<> Flag-raising ceremony celebrates Samoa Independence Day in Hawai'i | Tautalatala.com

Flag-raising ceremony celebrates Samoa Independence Day in Hawai'i

Photo Credit
Faletuiga/Tina Mata'afa-Tufele

(Honolulu, HAWAI'I)--Leo o Tumua ma Pule, a newly formed group of Samoa citizens living in Hawai’i will celebrate Samoa Independence Day Saturday, June 1 with a flag raising ceremony 8:30 a.m. at the Kuhio Park Terrace Community Resource Center in Kalihi.

“We believe this effort is a voice for Tumua ma Pule, and not just for the flag raising, but something for the Samoan community in Hawai’i, especially for our youth,” said Fa’amausili Misa Tauave Galuvao, a U.S. Navy retiree and founding member of the group. “This is a voice for Samoa and a call for everyone from Upolu, Savai’i, Manono and Apolima to unite.”

The flag raising ceremony is the group’s first move in their efforts to highlight and assist in meeting the specific needs of Samoa citizens living in Hawai’i.

Members of Leo o Tumua ma Pule are: Fa’amausili Misa Tauave Galuvao and wife Tina; Ape Fuli Lei Poleki and wife Malia; Leafa Suliveta and wife Lufi and Seumanutafa Fouvale Aetonu and his wife Sele.

“We have plans in trying to set up services for Samoa citizens,” said Ape, a resident of Moanalua and founding member of Leo o Tumua ma Pule. “We are trying to get a Samoa Consulate out here in Hawai’i and we hope to talk to the Prime Minister in asking for a consulate for Hawai’i. Some of the people here have no connection to Samoa, no communication. We want to help set up some services for them in Hawai’i.”

Malofie Samoa Hawai’i, a new Samoan cultural tattooing group based on O’ahu— founded by Master Tattooist Su’a Sulu’ape Peter and Wadalife Executive Producer Tracey Poleki Puaina—will assist Leo o Tumua ma Pule in marking Samoa’s Independence Day.

Along with Radford High School junior Nadezna Leafa, who was born in Samoa, Malofie will perform the ‘Ava ceremony. Nadezna, who will be Taupou on Saturday, is a member of the Radford High School group that won first place at the We Are Samoa High School Cultural Arts Festival hosted early this month in La’ie.

A prayer will open the flag raising and a traditional welcome will be offered by Leo o Tumua ma Pule. Malofie Samoa Hawai’i members will raise the flags of Hawai’i, Samoa and the United States.

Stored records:
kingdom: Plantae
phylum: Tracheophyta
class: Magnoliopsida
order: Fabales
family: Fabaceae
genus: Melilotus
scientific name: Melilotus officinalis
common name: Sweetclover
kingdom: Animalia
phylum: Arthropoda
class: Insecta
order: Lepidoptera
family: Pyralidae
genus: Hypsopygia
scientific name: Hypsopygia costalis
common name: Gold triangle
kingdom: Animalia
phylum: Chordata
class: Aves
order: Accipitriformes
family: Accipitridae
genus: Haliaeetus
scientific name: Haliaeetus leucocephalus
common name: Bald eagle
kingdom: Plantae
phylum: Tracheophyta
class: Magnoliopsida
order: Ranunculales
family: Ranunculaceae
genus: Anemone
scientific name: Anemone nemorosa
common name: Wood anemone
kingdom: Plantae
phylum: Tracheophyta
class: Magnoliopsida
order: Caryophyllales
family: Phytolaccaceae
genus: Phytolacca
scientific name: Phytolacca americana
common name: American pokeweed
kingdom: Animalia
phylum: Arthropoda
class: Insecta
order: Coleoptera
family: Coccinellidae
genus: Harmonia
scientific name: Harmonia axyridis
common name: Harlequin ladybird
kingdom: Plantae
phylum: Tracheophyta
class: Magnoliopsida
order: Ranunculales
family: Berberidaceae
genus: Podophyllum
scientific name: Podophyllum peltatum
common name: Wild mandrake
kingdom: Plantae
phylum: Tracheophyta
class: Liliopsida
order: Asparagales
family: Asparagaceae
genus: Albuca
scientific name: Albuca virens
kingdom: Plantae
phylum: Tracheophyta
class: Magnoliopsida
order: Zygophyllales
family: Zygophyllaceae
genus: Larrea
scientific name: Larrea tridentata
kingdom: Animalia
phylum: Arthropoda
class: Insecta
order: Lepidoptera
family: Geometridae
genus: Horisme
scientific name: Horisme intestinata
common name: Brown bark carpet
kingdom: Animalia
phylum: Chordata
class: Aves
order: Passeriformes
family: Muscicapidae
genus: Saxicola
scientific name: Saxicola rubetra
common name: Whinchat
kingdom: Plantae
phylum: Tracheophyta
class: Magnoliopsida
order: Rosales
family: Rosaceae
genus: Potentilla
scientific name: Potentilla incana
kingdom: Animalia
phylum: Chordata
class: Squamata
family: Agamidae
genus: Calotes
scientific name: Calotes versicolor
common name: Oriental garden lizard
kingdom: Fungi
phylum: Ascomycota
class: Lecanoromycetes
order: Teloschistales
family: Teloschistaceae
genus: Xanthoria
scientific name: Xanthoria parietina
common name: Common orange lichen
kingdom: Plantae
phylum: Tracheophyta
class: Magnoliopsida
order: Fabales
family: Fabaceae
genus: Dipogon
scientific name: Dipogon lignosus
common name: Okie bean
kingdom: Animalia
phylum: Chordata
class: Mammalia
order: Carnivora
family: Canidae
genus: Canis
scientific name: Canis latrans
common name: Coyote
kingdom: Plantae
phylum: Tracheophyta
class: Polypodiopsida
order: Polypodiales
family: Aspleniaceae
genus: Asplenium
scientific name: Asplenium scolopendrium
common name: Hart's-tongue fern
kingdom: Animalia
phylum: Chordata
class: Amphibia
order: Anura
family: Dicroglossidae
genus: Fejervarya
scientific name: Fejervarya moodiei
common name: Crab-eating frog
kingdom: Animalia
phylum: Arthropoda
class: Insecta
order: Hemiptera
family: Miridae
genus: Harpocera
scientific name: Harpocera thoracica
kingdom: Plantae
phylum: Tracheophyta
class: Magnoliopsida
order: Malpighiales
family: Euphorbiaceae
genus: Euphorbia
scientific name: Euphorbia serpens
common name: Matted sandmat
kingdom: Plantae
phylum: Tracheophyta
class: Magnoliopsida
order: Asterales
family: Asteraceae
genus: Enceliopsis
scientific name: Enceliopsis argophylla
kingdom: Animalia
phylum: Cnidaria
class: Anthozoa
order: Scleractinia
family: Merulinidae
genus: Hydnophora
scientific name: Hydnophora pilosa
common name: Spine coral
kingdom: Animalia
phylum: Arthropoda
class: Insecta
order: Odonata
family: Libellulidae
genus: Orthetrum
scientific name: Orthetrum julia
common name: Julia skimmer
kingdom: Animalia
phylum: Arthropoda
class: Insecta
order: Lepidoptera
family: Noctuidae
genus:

-- THE REQUEST --
Can you repeat the Samoa Independence Day article from "Photo Credit" to "Center in Kalihi.", switching "Kalihi" to "Palama"?

-- FINAL RESULT --
Photo Credit
Faletuiga/Tina Mata'afa-Tufele

(Honolulu, HAWAI'I)--Leo o Tumua ma Pule, a newly formed group of Samoa citizens living in Hawai’i will celebrate Samoa Independence Day Saturday, June 1 with a flag raising ceremony 8:30 a.m. at the Kuhio Park Terrace Community Resource Center in Palama.